Regulation forcing banks to change IT approach, says expert

Abhijit Deb, Head of Banking & Financial Services, UK and Ireland, Cognizant

Burdened by a weight of new regulatory requirements, banks are changing the way they are deploying technology, a leading figure in IT consulting has claimed.
“Due to the lack of clarity around some new regulations, combined with the sheer volume of the requirements, there is evidence of increased use of AI-based tools and solutions to help interpret, implement and predict the impact of these regulations,” pointed out Abhijit Deb, Head of Banking & Financial Services, UK and Ireland, with consulting and IT services player Cognizant.
Deb also said that new regulations such as MiFID II have eaten into the discretionary budget of banks and other regulated entities, reducing the appetite for initiatives that need upfront investment: “Conversely, legislation has encouraged new pay-per-use and gain-share models which has boosted adoption of subscription-based cloud solutions,” he said. “We can also expect greater competition from the non-regulated shadow banking sector, as well as other intermediaries who still have strong links with the banking system, which will provide more choice for the customer.”

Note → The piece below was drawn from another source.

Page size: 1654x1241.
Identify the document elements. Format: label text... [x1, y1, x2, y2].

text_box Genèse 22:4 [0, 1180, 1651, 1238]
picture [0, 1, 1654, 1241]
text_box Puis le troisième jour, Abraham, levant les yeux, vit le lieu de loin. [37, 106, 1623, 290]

At a macro level, argued Deb, regulation has forced many banks to focus on more high-margin areas because in many cases, they have to absorb the associated costs: “As a result, they are forced to cut back businesses by line, geography, or both,” he added. “This has led to divestments and rationalisation of assets in terms of technology, operations and people. It has also encouraged banks to explore shared go-to-market models, to spread costs and maximise wallet share. This has been demonstrated by the coming together of entities such as LBG and Schroeder’s to tap deeper into certain markets – in this case, wealth management.”
Looking ahead, Deb said many banks are balancing Brexit planning with regulations like MiFID II, MiFIR, GSPR, PSD2, along with reforms such as Open Banking and FRTB: “Certain areas like AML, risk and security will continue to attract investment, while data will remain front-and-centre with the likes of PSD2,” he concluded. “This will require CIOs, CROs and the rest of the business to work closely together to balance all aspects of stability, risk, transparency, speed, innovation and customer experience. It will also mean more focus on regtech as an essential lever to automate regulatory interpretation, implementation and monitoring, without hampering levels of service and experience that customers are accustomed to across physical and digital channels.”